### Text section
Elected Deputy for Osijek II

Personal details
- Born: Ivan Rikard Mendel Kraus 1880 Osijek, Austro-Hungarian Empire (now Croatia)
- Died: 1949 (aged 69) Genoa, Italy
- Spouse: Milica Popović
- Children: 3, including Daška and Vane
- Occupation: Politician, industrialist

= Ivan Rikard Ivanović =

Croatian industrialist and politician

Ivan Rikard Ivanović (born Ivan Rikard Mendel Kraus; 1880–1949) was a Croatian industrialist, politician and one of the founders of the Croatian National Progressive Party (NNS).

==Life and career==
Ivan Rikard Mendel Kraus was born in 1880 in Osijek, Kingdom of Croatia-Slavonia, Austria-Hungary, the son of Bettina and Johann Kraus. His father was the owner of a construction business in Osijek, and was responsible for erecting a number of buildings in his hometown, among which was the first steam-powered flour mill. When Ivan was a young boy his parents changed the family name to Ivanović and converted to Catholicism, along with many other Jews at the time.

After completing his early studies his parents sent him to Vienna where he became a Doctor of Law. In 1905 he became one of the founders of the Croatian National Progressive Party (Hrvatska narodna napredna stranka, NNS). In the 1908 Croatian parliamentary election, Ivanović was elected a member of the Croatian Parliament for the city of Osijek. In July 1912, he married Milica Popović, the youngest sister of Dr Dušan Popović, a leading Serb in Croatian political life. He was also elected in the 1913 Croatian parliamentary election.

In 1918, as a member of the National Assembly of Serbs, Croats, and Slovenes he helped to form the state.

In 1929, Ivanović built an oil refinery in Osijek named "IPOIL". In 1936, he started building the first aluminum factory in the Balkans in the town of Lozovac near Šibenik, consulted by Elektrokemisk, now known as "IVANAL" d.d.

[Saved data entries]
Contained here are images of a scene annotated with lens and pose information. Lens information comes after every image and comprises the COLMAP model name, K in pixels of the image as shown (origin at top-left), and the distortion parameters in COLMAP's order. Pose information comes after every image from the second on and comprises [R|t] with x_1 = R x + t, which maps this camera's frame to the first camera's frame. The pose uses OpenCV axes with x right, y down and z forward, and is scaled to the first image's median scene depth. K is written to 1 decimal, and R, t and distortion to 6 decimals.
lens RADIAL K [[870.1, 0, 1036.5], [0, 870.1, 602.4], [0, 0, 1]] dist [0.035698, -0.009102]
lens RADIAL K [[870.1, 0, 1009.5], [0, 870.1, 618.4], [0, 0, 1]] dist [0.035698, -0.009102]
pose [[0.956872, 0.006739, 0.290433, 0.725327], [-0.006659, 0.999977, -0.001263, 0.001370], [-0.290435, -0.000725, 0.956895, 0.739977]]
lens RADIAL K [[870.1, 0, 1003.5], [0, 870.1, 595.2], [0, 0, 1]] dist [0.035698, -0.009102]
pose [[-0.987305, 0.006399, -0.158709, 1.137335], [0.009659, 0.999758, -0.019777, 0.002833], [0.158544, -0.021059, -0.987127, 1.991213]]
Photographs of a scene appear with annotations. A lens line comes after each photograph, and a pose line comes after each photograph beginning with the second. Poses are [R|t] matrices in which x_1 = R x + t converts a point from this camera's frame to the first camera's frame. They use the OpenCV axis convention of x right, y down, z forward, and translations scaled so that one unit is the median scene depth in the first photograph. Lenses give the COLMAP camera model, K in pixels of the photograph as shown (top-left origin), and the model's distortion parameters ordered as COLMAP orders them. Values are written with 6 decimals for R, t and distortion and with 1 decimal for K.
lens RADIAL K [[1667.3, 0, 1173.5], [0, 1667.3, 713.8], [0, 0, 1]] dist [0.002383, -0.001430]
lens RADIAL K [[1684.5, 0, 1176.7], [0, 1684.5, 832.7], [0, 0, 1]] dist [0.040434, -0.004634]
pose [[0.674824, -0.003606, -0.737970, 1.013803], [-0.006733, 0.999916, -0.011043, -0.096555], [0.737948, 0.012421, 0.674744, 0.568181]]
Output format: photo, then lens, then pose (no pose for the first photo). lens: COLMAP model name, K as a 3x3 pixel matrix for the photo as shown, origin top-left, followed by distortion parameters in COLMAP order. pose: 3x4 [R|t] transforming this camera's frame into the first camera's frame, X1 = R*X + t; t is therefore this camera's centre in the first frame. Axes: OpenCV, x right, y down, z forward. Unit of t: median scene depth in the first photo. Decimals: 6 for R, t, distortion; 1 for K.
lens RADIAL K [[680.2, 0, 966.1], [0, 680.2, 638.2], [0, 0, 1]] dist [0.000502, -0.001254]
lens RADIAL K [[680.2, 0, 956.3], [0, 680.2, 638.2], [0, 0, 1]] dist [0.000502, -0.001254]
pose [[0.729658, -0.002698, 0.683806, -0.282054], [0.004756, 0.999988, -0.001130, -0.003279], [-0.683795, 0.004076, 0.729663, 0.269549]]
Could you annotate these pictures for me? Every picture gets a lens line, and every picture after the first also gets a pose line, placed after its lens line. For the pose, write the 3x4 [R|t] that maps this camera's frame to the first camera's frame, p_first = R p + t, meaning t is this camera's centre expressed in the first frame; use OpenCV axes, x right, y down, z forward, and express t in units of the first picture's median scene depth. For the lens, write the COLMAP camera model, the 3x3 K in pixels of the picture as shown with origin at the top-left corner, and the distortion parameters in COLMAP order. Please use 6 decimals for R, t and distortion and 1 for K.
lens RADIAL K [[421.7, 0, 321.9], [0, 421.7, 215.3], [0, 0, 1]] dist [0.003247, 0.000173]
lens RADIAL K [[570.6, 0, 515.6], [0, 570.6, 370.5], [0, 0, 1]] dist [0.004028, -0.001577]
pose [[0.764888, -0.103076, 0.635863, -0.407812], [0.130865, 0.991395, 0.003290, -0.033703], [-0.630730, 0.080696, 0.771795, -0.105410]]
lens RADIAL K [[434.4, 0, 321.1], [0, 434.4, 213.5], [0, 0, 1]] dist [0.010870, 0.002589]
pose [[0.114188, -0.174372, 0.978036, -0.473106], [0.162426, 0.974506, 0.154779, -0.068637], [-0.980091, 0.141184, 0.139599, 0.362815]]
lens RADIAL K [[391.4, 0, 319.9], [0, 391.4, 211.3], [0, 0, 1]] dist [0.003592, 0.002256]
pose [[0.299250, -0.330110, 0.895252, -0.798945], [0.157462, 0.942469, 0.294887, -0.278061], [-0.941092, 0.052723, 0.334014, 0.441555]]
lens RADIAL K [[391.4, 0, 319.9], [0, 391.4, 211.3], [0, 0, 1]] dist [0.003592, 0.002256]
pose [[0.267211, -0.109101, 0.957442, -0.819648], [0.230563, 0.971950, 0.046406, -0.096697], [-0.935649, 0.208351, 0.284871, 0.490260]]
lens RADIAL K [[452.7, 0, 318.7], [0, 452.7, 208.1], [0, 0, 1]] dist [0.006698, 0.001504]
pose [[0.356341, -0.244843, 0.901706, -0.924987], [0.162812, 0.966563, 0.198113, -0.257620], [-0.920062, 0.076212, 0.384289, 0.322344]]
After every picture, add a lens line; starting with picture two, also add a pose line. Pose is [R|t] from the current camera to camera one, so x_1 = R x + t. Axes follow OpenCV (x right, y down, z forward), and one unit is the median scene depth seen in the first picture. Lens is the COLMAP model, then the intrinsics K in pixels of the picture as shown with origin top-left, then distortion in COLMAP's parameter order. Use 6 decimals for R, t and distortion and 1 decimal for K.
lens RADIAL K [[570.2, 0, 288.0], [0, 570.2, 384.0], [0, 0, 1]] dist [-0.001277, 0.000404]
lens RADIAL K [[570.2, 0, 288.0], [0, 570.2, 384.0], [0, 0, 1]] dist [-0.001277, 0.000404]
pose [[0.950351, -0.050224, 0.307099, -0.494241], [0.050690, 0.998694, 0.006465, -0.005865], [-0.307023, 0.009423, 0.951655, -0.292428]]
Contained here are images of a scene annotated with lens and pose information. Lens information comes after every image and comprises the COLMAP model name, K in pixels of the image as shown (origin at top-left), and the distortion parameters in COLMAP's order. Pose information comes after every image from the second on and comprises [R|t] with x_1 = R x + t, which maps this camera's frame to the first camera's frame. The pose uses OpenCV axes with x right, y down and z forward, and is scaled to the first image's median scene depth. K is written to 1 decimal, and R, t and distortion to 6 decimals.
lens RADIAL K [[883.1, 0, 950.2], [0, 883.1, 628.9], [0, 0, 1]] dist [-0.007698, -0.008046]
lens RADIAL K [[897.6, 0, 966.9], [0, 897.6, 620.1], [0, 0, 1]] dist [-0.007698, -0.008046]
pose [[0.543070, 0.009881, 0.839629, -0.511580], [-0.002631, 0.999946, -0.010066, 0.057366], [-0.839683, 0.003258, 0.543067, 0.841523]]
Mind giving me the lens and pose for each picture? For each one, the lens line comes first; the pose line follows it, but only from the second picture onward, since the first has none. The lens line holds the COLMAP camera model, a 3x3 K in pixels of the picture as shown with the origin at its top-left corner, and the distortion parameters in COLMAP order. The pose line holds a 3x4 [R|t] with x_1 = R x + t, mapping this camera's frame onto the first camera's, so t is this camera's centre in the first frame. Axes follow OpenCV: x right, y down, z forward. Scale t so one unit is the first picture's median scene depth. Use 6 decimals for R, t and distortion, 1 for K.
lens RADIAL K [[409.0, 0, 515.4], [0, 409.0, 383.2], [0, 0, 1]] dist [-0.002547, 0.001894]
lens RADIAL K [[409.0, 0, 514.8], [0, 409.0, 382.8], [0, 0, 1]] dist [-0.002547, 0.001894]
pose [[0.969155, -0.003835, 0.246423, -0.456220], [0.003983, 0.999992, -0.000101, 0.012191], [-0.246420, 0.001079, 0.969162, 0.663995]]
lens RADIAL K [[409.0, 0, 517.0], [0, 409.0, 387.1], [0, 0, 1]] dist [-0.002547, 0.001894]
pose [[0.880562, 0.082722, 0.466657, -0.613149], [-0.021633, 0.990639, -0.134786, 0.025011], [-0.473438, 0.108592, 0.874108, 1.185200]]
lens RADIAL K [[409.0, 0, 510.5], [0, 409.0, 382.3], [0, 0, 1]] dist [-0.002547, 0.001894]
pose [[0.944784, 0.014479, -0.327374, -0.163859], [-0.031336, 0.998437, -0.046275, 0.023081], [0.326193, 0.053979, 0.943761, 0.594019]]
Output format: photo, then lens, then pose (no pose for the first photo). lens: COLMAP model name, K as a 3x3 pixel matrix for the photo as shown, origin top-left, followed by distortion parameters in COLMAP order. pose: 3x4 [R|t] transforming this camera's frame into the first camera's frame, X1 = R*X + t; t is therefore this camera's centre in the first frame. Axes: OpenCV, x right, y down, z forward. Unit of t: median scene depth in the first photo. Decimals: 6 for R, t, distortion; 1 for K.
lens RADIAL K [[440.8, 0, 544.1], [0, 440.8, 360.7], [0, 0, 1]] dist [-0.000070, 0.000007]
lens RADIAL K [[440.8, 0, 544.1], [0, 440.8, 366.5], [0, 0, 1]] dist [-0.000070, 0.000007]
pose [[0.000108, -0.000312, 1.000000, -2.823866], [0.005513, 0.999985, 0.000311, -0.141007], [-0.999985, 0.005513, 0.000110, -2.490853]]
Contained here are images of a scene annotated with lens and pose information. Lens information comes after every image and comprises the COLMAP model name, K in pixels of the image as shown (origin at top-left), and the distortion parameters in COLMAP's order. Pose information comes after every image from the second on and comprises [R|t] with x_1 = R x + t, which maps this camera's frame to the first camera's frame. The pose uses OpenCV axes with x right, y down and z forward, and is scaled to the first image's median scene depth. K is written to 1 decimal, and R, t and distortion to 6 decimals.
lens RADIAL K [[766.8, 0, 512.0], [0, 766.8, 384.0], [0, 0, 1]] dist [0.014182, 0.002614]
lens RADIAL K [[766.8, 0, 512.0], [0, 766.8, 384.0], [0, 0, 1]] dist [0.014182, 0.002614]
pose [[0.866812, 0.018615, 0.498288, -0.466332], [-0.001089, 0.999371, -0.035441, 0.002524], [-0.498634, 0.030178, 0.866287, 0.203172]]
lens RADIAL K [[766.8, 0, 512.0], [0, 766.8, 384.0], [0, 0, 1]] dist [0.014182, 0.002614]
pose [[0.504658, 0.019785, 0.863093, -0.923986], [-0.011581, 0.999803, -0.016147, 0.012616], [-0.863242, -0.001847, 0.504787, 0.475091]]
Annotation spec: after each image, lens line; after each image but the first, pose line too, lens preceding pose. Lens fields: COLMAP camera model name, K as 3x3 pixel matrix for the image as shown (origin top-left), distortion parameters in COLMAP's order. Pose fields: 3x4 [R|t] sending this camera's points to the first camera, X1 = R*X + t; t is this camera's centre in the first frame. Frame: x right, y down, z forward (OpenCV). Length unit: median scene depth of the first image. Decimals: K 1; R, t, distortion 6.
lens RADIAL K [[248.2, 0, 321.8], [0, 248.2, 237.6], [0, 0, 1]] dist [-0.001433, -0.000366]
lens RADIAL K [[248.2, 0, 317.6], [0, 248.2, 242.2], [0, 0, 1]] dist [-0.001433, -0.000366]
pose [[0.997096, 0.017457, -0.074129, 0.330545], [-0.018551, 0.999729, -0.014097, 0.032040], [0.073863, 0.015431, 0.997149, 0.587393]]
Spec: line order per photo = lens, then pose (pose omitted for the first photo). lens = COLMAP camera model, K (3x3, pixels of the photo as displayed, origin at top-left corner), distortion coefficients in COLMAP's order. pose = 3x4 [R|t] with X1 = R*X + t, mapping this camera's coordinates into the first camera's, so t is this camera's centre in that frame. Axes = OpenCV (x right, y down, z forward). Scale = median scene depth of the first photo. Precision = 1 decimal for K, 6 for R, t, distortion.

### Exercise
Reproduce the passage of the Ivan Rikard Ivanović text from "Ivan Rikard Ivanović (born" to "Progressive Party (NNS).", word for word. These lines are separate material, apart from the text about Ivan Rikard Ivanović.

### Answer section
Ivan Rikard Ivanović (born Ivan Rikard Mendel Kraus; 1880–1949) was a Croatian industrialist, politician and one of the founders of the Croatian National Progressive Party (NNS).